NEO-JI AGENTIC AI.
A drop-in conversational AI widget for any website — voice, text, and real-time chat in one script tag.
THE
ARCHITECTURE
Neo-Ji is built as a two-layer system: a lightweight embeddable frontend widget and a Python Flask backend that orchestrates AI, voice, and session services.
The frontend widget is built with Preact and bundled for CDN distribution. It uses Shadow DOM to fully isolate its styles and scripts from the host page, ensuring zero CSS or JS conflicts regardless of the site it is embedded on. Website owners integrate it via a single script tag with no build step or framework dependency required.
The backend is a Flask API server deployed on Google Cloud Platform. It manages WebSocket connections for real-time bidirectional messaging, routes conversation turns to the OpenAI GPT API, and handles Deepgram speech-to-text and text-to-speech streams for voice interaction.
Async processing was implemented across read/write operations to handle concurrent users without bottlenecks, resulting in a 35% improvement in API throughput.
Preact over React: Preact was chosen for the widget layer due to its significantly smaller bundle size (~3kb vs ~45kb), which is critical for a CDN-distributed embed that must load fast on any third-party site.
Shadow DOM for style isolation: Rather than relying on CSS namespacing or scoped classes, Shadow DOM provides hard browser-level encapsulation. This was the only reliable way to guarantee the widget renders correctly across arbitrary host pages with unknown stylesheets.
WebSockets over HTTP polling: Polling introduced visible lag in conversational turns.
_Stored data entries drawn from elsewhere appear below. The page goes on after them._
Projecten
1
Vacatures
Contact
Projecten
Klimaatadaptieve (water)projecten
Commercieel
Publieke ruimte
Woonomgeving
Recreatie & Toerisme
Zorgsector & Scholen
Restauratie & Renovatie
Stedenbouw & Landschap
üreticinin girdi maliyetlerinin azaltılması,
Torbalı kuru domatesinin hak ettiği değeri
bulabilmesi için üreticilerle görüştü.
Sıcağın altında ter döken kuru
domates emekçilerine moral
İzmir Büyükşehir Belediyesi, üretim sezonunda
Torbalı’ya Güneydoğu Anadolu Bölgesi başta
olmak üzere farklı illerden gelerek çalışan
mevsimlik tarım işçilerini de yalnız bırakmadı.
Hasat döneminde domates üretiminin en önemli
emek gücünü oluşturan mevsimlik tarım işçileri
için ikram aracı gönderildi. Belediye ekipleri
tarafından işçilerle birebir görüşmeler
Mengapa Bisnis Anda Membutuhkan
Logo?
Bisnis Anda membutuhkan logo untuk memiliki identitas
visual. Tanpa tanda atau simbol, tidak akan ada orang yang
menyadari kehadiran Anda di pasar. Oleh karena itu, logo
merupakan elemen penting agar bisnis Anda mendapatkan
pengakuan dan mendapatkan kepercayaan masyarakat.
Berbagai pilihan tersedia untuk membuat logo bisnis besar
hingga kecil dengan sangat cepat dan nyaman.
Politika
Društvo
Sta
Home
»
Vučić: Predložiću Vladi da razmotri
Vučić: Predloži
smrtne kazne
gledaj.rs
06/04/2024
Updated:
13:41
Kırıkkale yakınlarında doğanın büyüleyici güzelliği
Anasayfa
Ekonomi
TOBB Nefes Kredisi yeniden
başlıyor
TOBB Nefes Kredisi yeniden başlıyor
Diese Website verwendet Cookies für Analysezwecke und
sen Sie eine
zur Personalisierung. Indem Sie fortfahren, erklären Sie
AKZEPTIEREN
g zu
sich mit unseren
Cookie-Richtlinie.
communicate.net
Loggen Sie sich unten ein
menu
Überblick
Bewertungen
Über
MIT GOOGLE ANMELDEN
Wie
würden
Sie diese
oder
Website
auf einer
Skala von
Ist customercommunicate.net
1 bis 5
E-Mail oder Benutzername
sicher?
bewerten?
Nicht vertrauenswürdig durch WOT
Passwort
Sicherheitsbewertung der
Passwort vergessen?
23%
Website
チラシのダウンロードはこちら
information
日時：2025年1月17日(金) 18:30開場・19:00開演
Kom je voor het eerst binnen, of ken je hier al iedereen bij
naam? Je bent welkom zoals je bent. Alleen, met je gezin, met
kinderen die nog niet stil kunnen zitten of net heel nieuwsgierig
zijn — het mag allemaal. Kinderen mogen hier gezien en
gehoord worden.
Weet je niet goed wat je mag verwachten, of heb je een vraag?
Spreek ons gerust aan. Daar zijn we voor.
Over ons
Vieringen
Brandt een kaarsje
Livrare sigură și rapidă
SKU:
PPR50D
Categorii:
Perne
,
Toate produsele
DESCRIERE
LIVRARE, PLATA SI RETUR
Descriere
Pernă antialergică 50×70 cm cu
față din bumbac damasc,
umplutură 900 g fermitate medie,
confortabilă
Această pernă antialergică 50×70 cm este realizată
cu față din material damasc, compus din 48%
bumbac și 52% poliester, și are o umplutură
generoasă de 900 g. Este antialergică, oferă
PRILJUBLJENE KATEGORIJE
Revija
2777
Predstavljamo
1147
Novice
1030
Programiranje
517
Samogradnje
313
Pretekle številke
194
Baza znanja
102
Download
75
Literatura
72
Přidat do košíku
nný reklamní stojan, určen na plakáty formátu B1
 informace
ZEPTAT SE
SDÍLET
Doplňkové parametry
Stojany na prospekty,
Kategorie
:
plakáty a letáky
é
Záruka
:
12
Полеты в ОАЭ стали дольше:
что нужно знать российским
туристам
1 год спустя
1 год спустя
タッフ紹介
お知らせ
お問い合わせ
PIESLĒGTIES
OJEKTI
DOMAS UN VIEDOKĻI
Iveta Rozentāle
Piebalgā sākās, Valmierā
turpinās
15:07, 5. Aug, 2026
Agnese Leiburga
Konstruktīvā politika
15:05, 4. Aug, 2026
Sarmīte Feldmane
A persistent WebSocket connection eliminated this, achieving under 50ms message latency and making the chat feel instant.
Deepgram for voice: Deepgram was selected over alternatives for its streaming STT accuracy and low-latency TTS, enabling a full duplex voice experience directly in the browser widget without requiring any native app or plugin.
Key
Technical Decisions
INTERFACE GALLERY
TECHNICAL
CHALLENGES
01. Style isolation across unknown host pages
Embedding a widget on arbitrary third-party websites means encountering unpredictable CSS environments. Standard scoped class approaches were unreliable. Shadow DOM was adopted to enforce hard browser-level style encapsulation, preventing leakage in both directions and ensuring the widget always renders correctly regardless of the host page's stylesheet.
02. Achieving real-time latency at scale
Early prototypes used HTTP polling for message delivery, which introduced noticeable lag between user input and AI response. Switching to a persistent WebSocket architecture eliminated the overhead of repeated handshakes, reducing round-trip message latency to under 50ms. Async processing was also applied across Flask endpoints to prevent I/O blocking under concurrent sessions, improving overall API throughput by 35%.